> **Görev Tanımı**: Anayasa değişikliğini ele alan aşağıdaki yazıda “Şimdi toplum bu kadar gerilmişken” diye başlayan paragrafı, ana bilgilerini koruyarak lütfen madde listesi hâlinde yeniden yazın.

··· Metin Alıntısı ···

Anayasada, kozmetik bir müdahale ile bir paradigma değişikliği yapılıyor. Oysa bu süreç, toplumun tüm katmanları tarafından tartışılması, sivil toplum tarafından hazmedilmesi, demlenmesi gereken bir süreç. Bunun yerine yangından mal kaçırır gibi neden yapılan bu düzenleme, Türkiye’nin ihtiyaçlarından ziyade kişiye özgü olduğu izlenimi veriyor.
Yaşadığımız sorunlar ve anayasa değişikliği
Nitekim düzenleme, 2019 yılında yürürlüğe gireceği halde, 2019‘a kadar ek maddelerde yapılacak değişiklikle cumhurbaşkanına başkanlık yetkileri verilecek. Oysa %52 oy, cumhurbaşkanlığı için verilmiş oylardı; başkanlık için değil. Kaldı ki 2019’da cumhurbaşkanlığı süresi bittiğinde 3 ay daha uzatılacak, sonra iki dönem aday olabileceği için 2029 ylına kadar başkanlık yetkileri ile cumhurbaşkanlığı sürdürülecek; hesap bu.
Şimdi toplum bu kadar gerilmişken; her gün sağda solda bombalar patlarken; açlık yoksulluk kol gezerken; dolar almış başını gider, esnaf kan ağlar ve ekonomi çöküntü emareleri gösterirken; gelir dağılımındaki bozulma ve adaletsizlik had safhaya ulaşmışken; yüzlerce gazeteci, düşün ve bilim insanı içerde ve yüzlercesi görevlerinden uzaklaştırılmışken; dışardan ve içerden her gün şehitler gelirken; HDP’nın milletvekili, belediye başkanı ve parti yöneticilerinin çoğu hapse atılmışken; olağanüstü hal rejimi son sürat devam ederken; AKP, MHP‘yi koltuğu altına alıp cumhurbaşkanına uygun bir sistemden öte rejim değiştirmeye yöneliyor. Üstelik kişisel isteğe bağlı, dünyanın hiçbir yerinde olmayan bir makam dizayn etmeye çalışıyorlar. Neden? Cumhurbaşkanı “başkan”, bahçeli de “başkan yardımcısı” olsun diye mi? Peki toplumun böyle bir sorunu böyle bir derdi var mı? Hayır. Toplumun yukarda bahsedilen sorunları var.

··· Sağlanan Veriler ···

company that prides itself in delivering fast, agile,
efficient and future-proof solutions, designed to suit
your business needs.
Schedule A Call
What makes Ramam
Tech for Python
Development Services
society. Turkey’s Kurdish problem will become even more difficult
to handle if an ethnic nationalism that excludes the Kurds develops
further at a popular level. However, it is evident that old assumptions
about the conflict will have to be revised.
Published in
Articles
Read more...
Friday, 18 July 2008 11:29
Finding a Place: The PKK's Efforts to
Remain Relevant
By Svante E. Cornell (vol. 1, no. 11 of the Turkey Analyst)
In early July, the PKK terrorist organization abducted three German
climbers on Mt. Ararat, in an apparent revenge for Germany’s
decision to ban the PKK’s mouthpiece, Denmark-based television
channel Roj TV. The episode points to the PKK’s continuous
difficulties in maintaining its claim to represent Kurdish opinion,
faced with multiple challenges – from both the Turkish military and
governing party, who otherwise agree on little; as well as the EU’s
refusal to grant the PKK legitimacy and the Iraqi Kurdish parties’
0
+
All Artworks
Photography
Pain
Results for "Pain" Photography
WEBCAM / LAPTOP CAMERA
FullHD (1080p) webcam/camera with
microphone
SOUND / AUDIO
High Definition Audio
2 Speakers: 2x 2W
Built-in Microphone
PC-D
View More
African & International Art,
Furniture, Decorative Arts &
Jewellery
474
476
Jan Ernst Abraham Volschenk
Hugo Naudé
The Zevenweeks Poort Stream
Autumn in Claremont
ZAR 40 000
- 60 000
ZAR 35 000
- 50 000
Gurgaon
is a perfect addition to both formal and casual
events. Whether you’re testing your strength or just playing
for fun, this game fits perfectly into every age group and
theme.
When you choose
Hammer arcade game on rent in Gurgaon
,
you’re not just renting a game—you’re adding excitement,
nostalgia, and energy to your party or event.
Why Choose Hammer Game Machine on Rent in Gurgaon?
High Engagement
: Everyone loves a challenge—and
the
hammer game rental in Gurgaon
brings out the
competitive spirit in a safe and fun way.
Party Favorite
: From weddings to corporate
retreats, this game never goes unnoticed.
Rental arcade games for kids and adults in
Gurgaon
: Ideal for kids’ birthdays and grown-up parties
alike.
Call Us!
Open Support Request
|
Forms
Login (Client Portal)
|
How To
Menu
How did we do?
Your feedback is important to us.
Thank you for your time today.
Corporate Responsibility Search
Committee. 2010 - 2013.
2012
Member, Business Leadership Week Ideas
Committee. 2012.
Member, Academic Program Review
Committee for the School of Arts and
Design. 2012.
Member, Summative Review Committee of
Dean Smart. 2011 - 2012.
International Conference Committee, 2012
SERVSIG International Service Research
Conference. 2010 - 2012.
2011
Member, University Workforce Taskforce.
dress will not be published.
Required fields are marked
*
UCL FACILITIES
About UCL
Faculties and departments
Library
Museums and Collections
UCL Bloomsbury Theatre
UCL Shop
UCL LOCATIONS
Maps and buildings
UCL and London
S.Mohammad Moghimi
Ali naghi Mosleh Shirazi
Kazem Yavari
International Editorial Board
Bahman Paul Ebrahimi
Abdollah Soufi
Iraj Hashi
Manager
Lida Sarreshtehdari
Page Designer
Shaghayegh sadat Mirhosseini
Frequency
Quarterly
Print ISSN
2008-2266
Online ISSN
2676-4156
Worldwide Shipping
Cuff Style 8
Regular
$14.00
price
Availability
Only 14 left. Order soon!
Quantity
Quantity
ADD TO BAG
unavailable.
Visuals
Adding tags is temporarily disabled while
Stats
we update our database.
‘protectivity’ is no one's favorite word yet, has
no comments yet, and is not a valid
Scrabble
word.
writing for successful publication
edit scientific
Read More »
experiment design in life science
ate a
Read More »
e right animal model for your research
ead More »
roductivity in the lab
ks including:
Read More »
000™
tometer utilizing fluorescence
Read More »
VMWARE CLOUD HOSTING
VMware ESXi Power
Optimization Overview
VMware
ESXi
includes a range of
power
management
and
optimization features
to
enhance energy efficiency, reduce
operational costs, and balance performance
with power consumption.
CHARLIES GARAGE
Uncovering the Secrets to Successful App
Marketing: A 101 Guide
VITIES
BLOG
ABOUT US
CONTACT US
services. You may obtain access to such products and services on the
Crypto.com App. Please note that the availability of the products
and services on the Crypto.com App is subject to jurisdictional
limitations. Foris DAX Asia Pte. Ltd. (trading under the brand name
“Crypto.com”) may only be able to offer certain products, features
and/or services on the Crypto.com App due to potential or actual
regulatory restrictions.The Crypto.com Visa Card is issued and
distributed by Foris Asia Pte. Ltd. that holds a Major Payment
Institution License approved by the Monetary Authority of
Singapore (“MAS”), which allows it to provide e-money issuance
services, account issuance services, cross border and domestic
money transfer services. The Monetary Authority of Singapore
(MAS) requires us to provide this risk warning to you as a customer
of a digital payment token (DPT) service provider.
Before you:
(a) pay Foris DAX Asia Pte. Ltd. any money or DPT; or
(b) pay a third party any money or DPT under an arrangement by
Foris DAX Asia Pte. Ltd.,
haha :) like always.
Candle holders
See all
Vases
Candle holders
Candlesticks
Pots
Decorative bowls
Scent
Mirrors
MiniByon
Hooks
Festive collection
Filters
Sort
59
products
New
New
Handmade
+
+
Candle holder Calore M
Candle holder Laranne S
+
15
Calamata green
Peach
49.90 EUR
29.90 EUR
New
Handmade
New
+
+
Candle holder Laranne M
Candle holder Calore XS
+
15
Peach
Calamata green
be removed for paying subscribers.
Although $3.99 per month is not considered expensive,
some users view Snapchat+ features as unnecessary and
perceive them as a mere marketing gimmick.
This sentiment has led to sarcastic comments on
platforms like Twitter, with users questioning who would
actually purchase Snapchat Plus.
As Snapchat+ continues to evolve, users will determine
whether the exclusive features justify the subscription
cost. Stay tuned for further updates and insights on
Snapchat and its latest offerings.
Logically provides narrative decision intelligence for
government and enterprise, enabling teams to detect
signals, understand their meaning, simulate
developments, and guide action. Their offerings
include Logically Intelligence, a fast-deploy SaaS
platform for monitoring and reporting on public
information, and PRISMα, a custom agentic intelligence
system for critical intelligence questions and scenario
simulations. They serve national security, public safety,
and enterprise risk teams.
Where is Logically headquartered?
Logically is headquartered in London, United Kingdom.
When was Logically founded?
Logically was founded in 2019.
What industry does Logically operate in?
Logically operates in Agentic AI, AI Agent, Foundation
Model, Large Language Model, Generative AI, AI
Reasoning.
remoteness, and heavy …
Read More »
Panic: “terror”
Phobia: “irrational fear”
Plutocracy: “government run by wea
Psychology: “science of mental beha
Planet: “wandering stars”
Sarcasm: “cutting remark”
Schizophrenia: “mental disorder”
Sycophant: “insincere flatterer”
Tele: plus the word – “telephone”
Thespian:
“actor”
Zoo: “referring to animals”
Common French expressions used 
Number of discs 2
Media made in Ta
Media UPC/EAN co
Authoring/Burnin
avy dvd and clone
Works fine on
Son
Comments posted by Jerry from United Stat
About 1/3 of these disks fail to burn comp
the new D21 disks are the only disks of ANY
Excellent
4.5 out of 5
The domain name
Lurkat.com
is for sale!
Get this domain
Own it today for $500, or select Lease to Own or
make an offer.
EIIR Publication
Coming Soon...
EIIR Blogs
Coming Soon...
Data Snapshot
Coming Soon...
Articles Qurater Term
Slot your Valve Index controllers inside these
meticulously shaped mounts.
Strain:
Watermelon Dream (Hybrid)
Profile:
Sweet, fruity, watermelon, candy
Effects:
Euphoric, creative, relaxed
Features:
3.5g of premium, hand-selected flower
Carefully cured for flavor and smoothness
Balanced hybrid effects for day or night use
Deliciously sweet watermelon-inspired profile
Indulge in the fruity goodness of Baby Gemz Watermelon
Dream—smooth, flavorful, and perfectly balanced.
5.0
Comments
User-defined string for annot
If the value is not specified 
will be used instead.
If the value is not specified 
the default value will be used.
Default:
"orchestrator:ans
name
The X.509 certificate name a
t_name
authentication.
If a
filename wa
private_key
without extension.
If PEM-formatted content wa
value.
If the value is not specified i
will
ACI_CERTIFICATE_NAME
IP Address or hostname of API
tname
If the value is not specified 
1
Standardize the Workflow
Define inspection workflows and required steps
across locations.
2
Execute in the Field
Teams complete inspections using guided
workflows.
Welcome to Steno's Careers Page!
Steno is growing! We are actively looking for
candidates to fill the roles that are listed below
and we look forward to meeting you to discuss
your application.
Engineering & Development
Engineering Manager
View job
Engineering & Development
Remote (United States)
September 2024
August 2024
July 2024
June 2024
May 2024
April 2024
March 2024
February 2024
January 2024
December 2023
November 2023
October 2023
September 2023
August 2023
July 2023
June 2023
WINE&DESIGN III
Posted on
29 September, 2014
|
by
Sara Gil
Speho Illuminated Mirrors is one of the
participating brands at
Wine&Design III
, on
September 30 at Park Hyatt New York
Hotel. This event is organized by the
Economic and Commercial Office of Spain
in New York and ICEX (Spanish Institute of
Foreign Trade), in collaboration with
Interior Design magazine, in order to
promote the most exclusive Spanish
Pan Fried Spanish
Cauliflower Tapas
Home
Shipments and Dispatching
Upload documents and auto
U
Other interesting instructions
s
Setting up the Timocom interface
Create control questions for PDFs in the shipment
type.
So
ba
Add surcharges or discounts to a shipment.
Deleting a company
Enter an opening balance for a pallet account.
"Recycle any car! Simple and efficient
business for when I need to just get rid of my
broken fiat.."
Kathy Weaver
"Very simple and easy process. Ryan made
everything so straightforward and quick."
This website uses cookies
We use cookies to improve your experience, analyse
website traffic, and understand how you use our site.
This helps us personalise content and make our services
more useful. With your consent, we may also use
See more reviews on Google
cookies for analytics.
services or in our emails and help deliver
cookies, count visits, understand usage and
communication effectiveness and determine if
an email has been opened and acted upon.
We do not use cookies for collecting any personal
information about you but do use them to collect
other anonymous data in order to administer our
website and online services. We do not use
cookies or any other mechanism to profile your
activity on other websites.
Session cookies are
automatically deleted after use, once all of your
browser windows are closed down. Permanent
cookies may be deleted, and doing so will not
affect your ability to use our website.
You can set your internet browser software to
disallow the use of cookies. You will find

···

> **Görev Çözümü**:
- Toplum çok gergin ve her gün çeşitli yerlerde bombalar patlıyor.
- Açlık ve yoksulluk yaygın. Dolar hızla yükseliyor, esnaf zor durumda ve ekonomide çöküş belirtileri görülüyor.
- Gelir dağılımındaki bozulma ve adaletsizlik had safhaya ulaşmış.
- Yüzlerce gazeteci, düşünür ve bilim insanı hapiste, yüzlercesi de görevinden uzaklaştırılmış.
- İçeriden ve dışarıdan her gün şehit haberleri geliyor.
- HDP'nin milletvekili, belediye başkanı ve parti yöneticilerinin çoğu hapse atılmış.
- Olağanüstü hal rejimi son sürat devam ediyor.
- Bu koşullarda AKP, MHP'yi yanına alarak cumhurbaşkanına uygun bir sistemin de ötesine geçiyor ve rejim değiştirmeye yöneliyor.
- Kişisel isteğe bağlı, dünyanın hiçbir yerinde olmayan bir makam tasarlanmaya çalışılıyor.
- Yazı bunun amacını sorguluyor: Cumhurbaşkanı “başkan”, Bahçeli de “başkan yardımcısı” olsun diye mi yapılıyor?
- Yazıya göre toplumun böyle bir derdi yok. Toplumun sorunları yukarıda sayılanlar.